2. Masternode list inconsistency was the reason why results of voting for a winning masternode could look like this: { "523412": "XtCicpfofmiPUzDQzAmdy6Sf5zCmr3cXhi:5, Xoi3AgTmuBGR2beRJsXKrLtsX8WAtZweZP:5" } Note, that neither one of masternodes received enough votes (6+) to be declared a clear winner.
3. We have a rule which says that if there are not enough votes to declare a clear winner, network should accept a block with any of nodes (which were voted for) included as valid (
https://github.com/dashpay/dash/blob/master/src/masternode-payments.cpp#L519)
4. However there probably was large enough number of nodes who had vote results like { "523412": "XtCicpfofmiPUzDQzAmdy6Sf5zCmr3cXhi:4, Xoi3AgTmuBGR2beRJsXKrLtsX8WAtZweZP:6" } or { "523412": "XtCicpfofmiPUzDQzAmdy6Sf5zCmr3cXhi:6, Xoi3AgTmuBGR2beRJsXKrLtsX8WAtZweZP:4" } and they thought that there was a clear winner but it was different for each side.
5. So when two large miners solved block with different winner every node which had a clear winner recieved a block it liked, rejected another block and later continued with choosen branch.
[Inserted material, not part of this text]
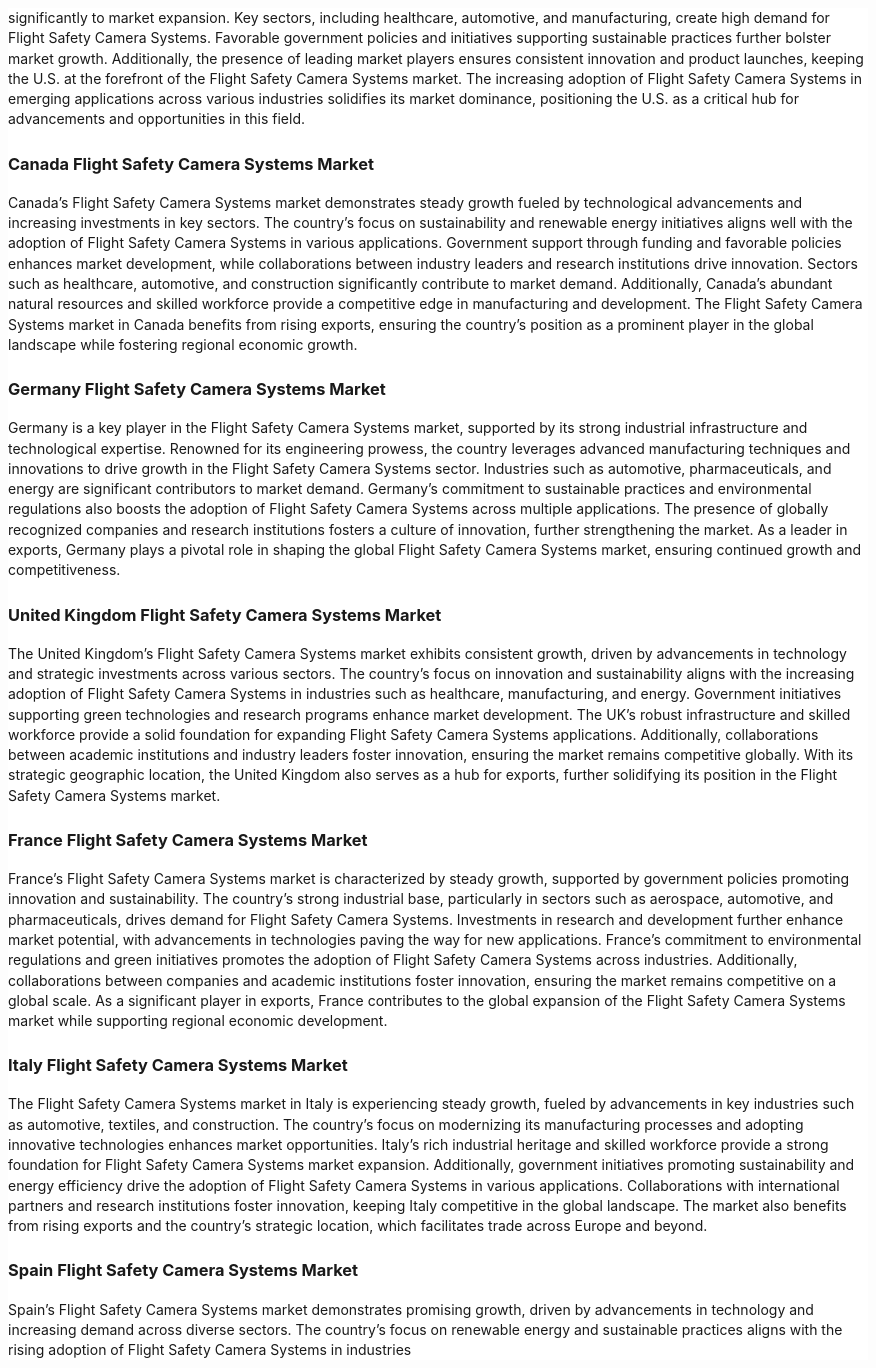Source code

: significantly to market expansion. Key sectors, including healthcare, automotive, and manufacturing, create high demand for Flight Safety Camera Systems. Favorable government policies and initiatives supporting sustainable practices further bolster market growth. Additionally, the presence of leading market players ensures consistent innovation and product launches, keeping the U.S. at the forefront of the Flight Safety Camera Systems market. The increasing adoption of Flight Safety Camera Systems in emerging applications across various industries solidifies its market dominance, positioning the U.S. as a critical hub for advancements and opportunities in this field.</p><h3>Canada Flight Safety Camera Systems Market</h3><p>Canada&rsquo;s Flight Safety Camera Systems market demonstrates steady growth fueled by technological advancements and increasing investments in key sectors. The country&rsquo;s focus on sustainability and renewable energy initiatives aligns well with the adoption of Flight Safety Camera Systems in various applications. Government support through funding and favorable policies enhances market development, while collaborations between industry leaders and research institutions drive innovation. Sectors such as healthcare, automotive, and construction significantly contribute to market demand. Additionally, Canada&rsquo;s abundant natural resources and skilled workforce provide a competitive edge in manufacturing and development. The Flight Safety Camera Systems market in Canada benefits from rising exports, ensuring the country&rsquo;s position as a prominent player in the global landscape while fostering regional economic growth.</p><h3>Germany Flight Safety Camera Systems Market</h3><p>Germany is a key player in the Flight Safety Camera Systems market, supported by its strong industrial infrastructure and technological expertise. Renowned for its engineering prowess, the country leverages advanced manufacturing techniques and innovations to drive growth in the Flight Safety Camera Systems sector. Industries such as automotive, pharmaceuticals, and energy are significant contributors to market demand. Germany&rsquo;s commitment to sustainable practices and environmental regulations also boosts the adoption of Flight Safety Camera Systems across multiple applications. The presence of globally recognized companies and research institutions fosters a culture of innovation, further strengthening the market. As a leader in exports, Germany plays a pivotal role in shaping the global Flight Safety Camera Systems market, ensuring continued growth and competitiveness.</p><h3>United Kingdom Flight Safety Camera Systems Market</h3><p>The United Kingdom&rsquo;s Flight Safety Camera Systems market exhibits consistent growth, driven by advancements in technology and strategic investments across various sectors. The country&rsquo;s focus on innovation and sustainability aligns with the increasing adoption of Flight Safety Camera Systems in industries such as healthcare, manufacturing, and energy. Government initiatives supporting green technologies and research programs enhance market development. The UK&rsquo;s robust infrastructure and skilled workforce provide a solid foundation for expanding Flight Safety Camera Systems applications. Additionally, collaborations between academic institutions and industry leaders foster innovation, ensuring the market remains competitive globally. With its strategic geographic location, the United Kingdom also serves as a hub for exports, further solidifying its position in the Flight Safety Camera Systems market.</p><h3>France Flight Safety Camera Systems Market</h3><p>France&rsquo;s Flight Safety Camera Systems market is characterized by steady growth, supported by government policies promoting innovation and sustainability. The country&rsquo;s strong industrial base, particularly in sectors such as aerospace, automotive, and pharmaceuticals, drives demand for Flight Safety Camera Systems. Investments in research and development further enhance market potential, with advancements in technologies paving the way for new applications. France&rsquo;s commitment to environmental regulations and green initiatives promotes the adoption of Flight Safety Camera Systems across industries. Additionally, collaborations between companies and academic institutions foster innovation, ensuring the market remains competitive on a global scale. As a significant player in exports, France contributes to the global expansion of the Flight Safety Camera Systems market while supporting regional economic development.</p><h3>Italy Flight Safety Camera Systems Market</h3><p>The Flight Safety Camera Systems market in Italy is experiencing steady growth, fueled by advancements in key industries such as automotive, textiles, and construction. The country&rsquo;s focus on modernizing its manufacturing processes and adopting innovative technologies enhances market opportunities. Italy&rsquo;s rich industrial heritage and skilled workforce provide a strong foundation for Flight Safety Camera Systems market expansion. Additionally, government initiatives promoting sustainability and energy efficiency drive the adoption of Flight Safety Camera Systems in various applications. Collaborations with international partners and research institutions foster innovation, keeping Italy competitive in the global landscape. The market also benefits from rising exports and the country&rsquo;s strategic location, which facilitates trade across Europe and beyond.</p><h3>Spain Flight Safety Camera Systems Market</h3><p>Spain&rsquo;s Flight Safety Camera Systems market demonstrates promising growth, driven by advancements in technology and increasing demand across diverse sectors. The country&rsquo;s focus on renewable energy and sustainable practices aligns with the rising adoption of Flight Safety Camera Systems in industries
6. Miner who solved 00000000000047e6e7aebb3fa1a0565a283f05d11d9324c23252424fb6e6518d was minnig on pre-0.12.0.58 node and like probably most of pre-0.12.0.58 nodes had a clear winner, so he also rejected another block and continued minig on his chain.
7. Nodes that had no clear winner probably accepted both blocks they received but later just continued with the longest chain.
Temporary solution:
If suggestion about masternode list inconsistency (1) above is right then having most nodes on 0.12.0.58 should reduce inconsistency i.e. it will be much more unlikely to have a situation when there are two different winners with 6+ votes for different parts of network.
Current known issues:
We can't get rid of masternode list inconsistency completely right now due to the way it's implemented.
Thoughts on future solutions:
Since masternode winner list is actually a part of the consensus, we need to implement a deterministic solution to avoid any inconsistency. This can be either some on-chain solution or off-chain protocol enhancement like another round of voting or some kind of vote synchronization among top10 masternodes.
Final thoughts:
Having most of masternodes and all (or at least all major) miners on 0.12.0.58 should be enough for now. In long-term a solution must be provided to address inconsistency issue.